ONS statistics show fall in job vacancies

The Office for National Statistics (ONS) has published its latest labour market statistics this morning.
The number of job vacancies fell by 31,000 to 818,000 in the September-to-November period, according to the latest figures from the ONS.
Total estimated vacancies were down by 136,000 (14.3%) in September to November 2024 from the level of a year ago; however, they remained 22,000 (2.8%) above their pre-Covid-19 pandemic January to March 2020 levels.
Businesses have argued that the increase in National Insurance Contributions for employers that was announced in the latest Budget will hit jobs.
The Recruitment & Employment Confederation (REC) CEO Neil Carberry said: “Today’s labour market statistics show that there is still much to do to address business concerns about the direction of travel. Across the year, firms have been communicating confidence about their own firms but worries about the outlook.
“These firms want to drive growth, but for now are feeling the impacts of the increase in Employers National Insurance and are worried about the undercooked Employment Rights Bill. Today’s figures show a 1.5% increase in the number of temporary employees – a confirmation again of how much businesses and workers need flexibility especially when the economy is uncertain.”
Novo Constare, CEO and co-founder of temp staffing platform Indeed Flex, said: “The UK labour market showed further signs of a potential slowdown in Budget month, underscoring the immediate fallout from the Chancellor’s tax announcements.
“Job vacancies have continued to decline, while the number of unemployed people per vacancy has also seen a small increase, as businesses adjust to rising costs and economic uncertainty. Both businesses and households have adopted a more cautious stance, with concerns about tax hikes shaping their decisions even before the Budget was announced.
“As these policies take effect, a more restrained approach to pay, hiring and investment is likely to dominate – reflecting the cloudy outlook for the UK economy.
“Looking ahead to 2025, we may see employers shifting to more flexible workforce solutions that balance the need for greater cost control with operational needs. Businesses will need to adapt and find creative ways to navigate these economic and policy changes, but doing so could help build a stronger and more agile job market in the years to come.”
Ben Keighley, co-founder of AI recruitment platform Gaia, commented that “the progress outlined in the latest labour market transformation report reflects significant strides towards improving the accuracy and quality of employment data”.
He continued: “At the same time, businesses must focus on overcoming the broader challenge of attracting high-quality talent rather than simply managing large volumes of applications, many of which may be irrelevant.
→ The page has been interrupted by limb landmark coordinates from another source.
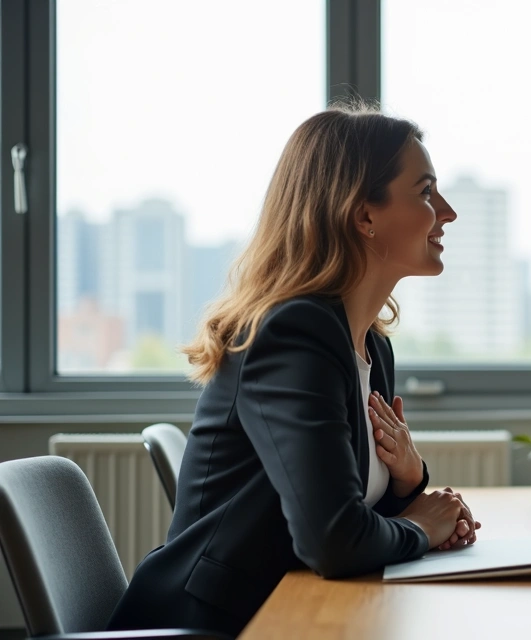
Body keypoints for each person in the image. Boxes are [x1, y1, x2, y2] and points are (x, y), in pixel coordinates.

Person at [108, 104, 474, 637]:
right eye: (425, 192)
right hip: (219, 624)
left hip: (291, 608)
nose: (447, 212)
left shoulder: (371, 344)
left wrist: (409, 480)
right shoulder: (294, 334)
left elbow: (350, 509)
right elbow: (333, 540)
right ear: (364, 216)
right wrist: (420, 526)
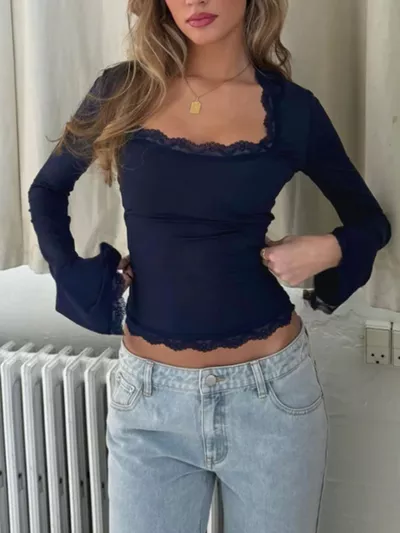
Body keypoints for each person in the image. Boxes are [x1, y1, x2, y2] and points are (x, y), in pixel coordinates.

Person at [28, 0, 392, 532]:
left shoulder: (292, 111)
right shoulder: (123, 90)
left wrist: (329, 249)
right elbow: (47, 189)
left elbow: (370, 223)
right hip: (149, 402)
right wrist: (78, 276)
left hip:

“Looking ahead, the focus on innovation, collaboration and thorough testing is promising. Delivering reliable insights will be vital to giving businesses, policymakers and economists the clarity needed to foster sustainable growth in a changing economy.”
However, Michael Stull, director at ManpowerGroup UK, gave a more gloomy outlook: “We’re continuing to see signs of a hiring recession driven by economic uncertainty and a lack of confidence in the direction of the UK labour market, as well as the added financial burden placed on employers in the recent Budget.
“The unreliability of the UK’s Labour Force Survey also means we can’t be fully confident in how the Bank of England is going to respond with its interest rates each month. All of this brings a tangible lack of clarity for businesses that are already hesitant in making hiring decisions for the New Year. It’s also not great for the UK market from an investment standpoint as it will extend the period of slow growth and without action, could potentially lead to a fast approach recession.
“To fire up some much-needed confidence across UK Plc, businesses need a speedy resolution to the ONS survey changes. The prospect of waiting until 2027 to be fully confident in the data isn’t good enough for economic growth to return in 2025. In the meantime we urge businesses to continue investing in skills as a fundamental area to increase productivity in our economy as it bounces back. Our latest survey showed one in three British workers have recently told us they don’t feel they have sufficient opportunities to achieve their career goals. Now is the time to act on this feedback so that further problems aren’t stored up for employers in the New Year.”